L'accord instituant la liberté de
circulation des personnes, et les mesures d'accompagnement de
cette liberté, n'est pas une contrainte pesant sur la Suisse,
mais un accord qui instaure une liberté et des droits
réciproques. Autrement dit : ce sont des libertés et des
droits dont bénéficient les Suisses qui seraient remis en
cause si l'initiative udéciste était acceptée. La "libre
circulation", en effet,c'est un droit réciproque de résidence
accordé aux Suisses en Union Européenne et aux Européens de
l'UE (il en est d'autres...) en Suisse : à certaines
conditions, les Suisses peuvent travailler et résider dans les
Etats de l'Union, et les ressortissants de ces Etats résider
et travailler en Suisse. Les diplômes suisses sont reconnus en
Europe et les diplômes européens reconnus en Suisse, les
assurances sociales sont coordonnées (sans être unifiées). Au
fond, l'accord de libre-circulation entre la Suisse et l'UE
ressemble à ce que la Suisse elle-même institua entre ses
cantons : le droit de tout Suisse de résider, de travailler,
de commercer dans n'importe quel canton suisse...
Quelle
est, ici et maintenant, l'alternative aux mesures
d'accompagnement à la "libre circulation", ces mesures qui
tomberaient avec elle si l'initiative udéciste passait la
rampe? Le retour aux contingents, le durcissement des
conditions de l'immigration légale (avec pour conséquence
l'incitation à l'immigration illégale). Et la
généralisation d'une précarité qui frappe déjà des
milliers de travailleuses et travailleurs. Les femmes
seront les premières victimes de ce retour à une politique
qui fut celle de la Suisse jusqu'à l'abolition du statut
de saisonnier -une politique sans "mesures
d'accompagnement" -ces mesures ont été arrachées par les
syndicats et la gauche et elles tomberaient si la "libre
circulation" était abrogée. Or elles sont actuellement, en l'absence de
salaire minimum, les seules protections contre la
sous-enchère salariale : les affaiblir, et à plus forte
déraison les abolir, laisserait cette sous-enchère
maîtresse du terrain. Les affaiblir, c'est la renforcer.

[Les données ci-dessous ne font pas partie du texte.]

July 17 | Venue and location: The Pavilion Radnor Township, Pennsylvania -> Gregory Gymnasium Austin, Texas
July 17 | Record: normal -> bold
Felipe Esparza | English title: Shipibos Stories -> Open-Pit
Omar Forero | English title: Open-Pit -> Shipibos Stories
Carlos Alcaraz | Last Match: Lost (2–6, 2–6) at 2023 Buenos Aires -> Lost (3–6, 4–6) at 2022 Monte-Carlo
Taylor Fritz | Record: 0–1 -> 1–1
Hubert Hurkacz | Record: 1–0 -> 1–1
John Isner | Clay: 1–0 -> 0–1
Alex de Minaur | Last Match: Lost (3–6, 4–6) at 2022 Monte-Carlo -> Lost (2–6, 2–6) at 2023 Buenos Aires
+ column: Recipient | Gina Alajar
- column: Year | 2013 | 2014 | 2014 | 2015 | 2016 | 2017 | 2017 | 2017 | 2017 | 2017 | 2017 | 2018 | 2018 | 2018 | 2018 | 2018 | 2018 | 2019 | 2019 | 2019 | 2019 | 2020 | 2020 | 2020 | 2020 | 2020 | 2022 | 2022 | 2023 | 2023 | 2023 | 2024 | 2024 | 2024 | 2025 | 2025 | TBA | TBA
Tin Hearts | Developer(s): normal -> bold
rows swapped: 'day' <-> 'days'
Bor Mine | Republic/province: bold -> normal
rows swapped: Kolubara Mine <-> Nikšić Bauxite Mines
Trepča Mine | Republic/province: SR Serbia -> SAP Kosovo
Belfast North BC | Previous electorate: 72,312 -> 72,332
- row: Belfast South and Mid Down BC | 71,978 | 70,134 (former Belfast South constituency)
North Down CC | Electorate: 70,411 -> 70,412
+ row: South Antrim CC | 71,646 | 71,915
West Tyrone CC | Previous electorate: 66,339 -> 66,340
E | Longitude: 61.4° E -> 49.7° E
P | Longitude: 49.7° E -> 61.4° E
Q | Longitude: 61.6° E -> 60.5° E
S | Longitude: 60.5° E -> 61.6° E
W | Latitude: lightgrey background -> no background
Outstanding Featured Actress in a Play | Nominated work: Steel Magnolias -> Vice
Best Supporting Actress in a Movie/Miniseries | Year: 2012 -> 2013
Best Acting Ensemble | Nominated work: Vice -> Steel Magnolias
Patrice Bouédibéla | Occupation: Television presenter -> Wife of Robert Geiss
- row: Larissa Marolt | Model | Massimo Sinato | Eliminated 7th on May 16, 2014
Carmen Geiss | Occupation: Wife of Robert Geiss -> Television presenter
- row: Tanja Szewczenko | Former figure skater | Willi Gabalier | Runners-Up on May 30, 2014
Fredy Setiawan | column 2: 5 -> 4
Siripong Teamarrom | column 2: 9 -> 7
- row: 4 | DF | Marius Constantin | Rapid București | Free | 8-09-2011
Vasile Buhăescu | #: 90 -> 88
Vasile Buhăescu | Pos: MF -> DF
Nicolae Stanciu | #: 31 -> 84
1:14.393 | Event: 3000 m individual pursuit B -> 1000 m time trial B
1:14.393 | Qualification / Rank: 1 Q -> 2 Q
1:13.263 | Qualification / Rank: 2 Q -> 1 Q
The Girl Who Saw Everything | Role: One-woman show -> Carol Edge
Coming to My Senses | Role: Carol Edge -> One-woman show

Et dégrader les conditions de travail et de salaire de
toutes les travailleuses et de tous les travailleurs de
Suisse. Indigènes compris, bien entendu. Au fond, que l'UDC ne défende pas les "travailleurs
suisses" est une vieille évidence historique. Que l'UDC ne
veuille pas réduire l'immigration en est une autre : elle ne
veut pas moins d'immigrants (ou de frontaliers), elle veut
seulement des immigrants avec moins de droits. Et donc plus
"concurrentiels" des "travailleurs suisses", le fin du fin,
l'optimum, étant sauf à rétablir le servage, qui liait le
travailleur à la terre comme plus tard le statut de
saisonnier le liait à son emploi, remplacer les immigrantes
et immigrants légaux par des immigrantes et des immigrants
illégaux : elles et lui n'ont aucun droit. Réduire
les possibilités d'immigration légale, c'est, partout et
toujours, accroître l'immigration illégale, et le travail
illégal. Qu'on pourra toujours ensuite, posture connue,
dénoncer en en rendant coupables celles et ceux qui y sont
contraints plutôt que ceux et celles qui en profitent.
En politique aussi, il y a des pompiers pyromanes.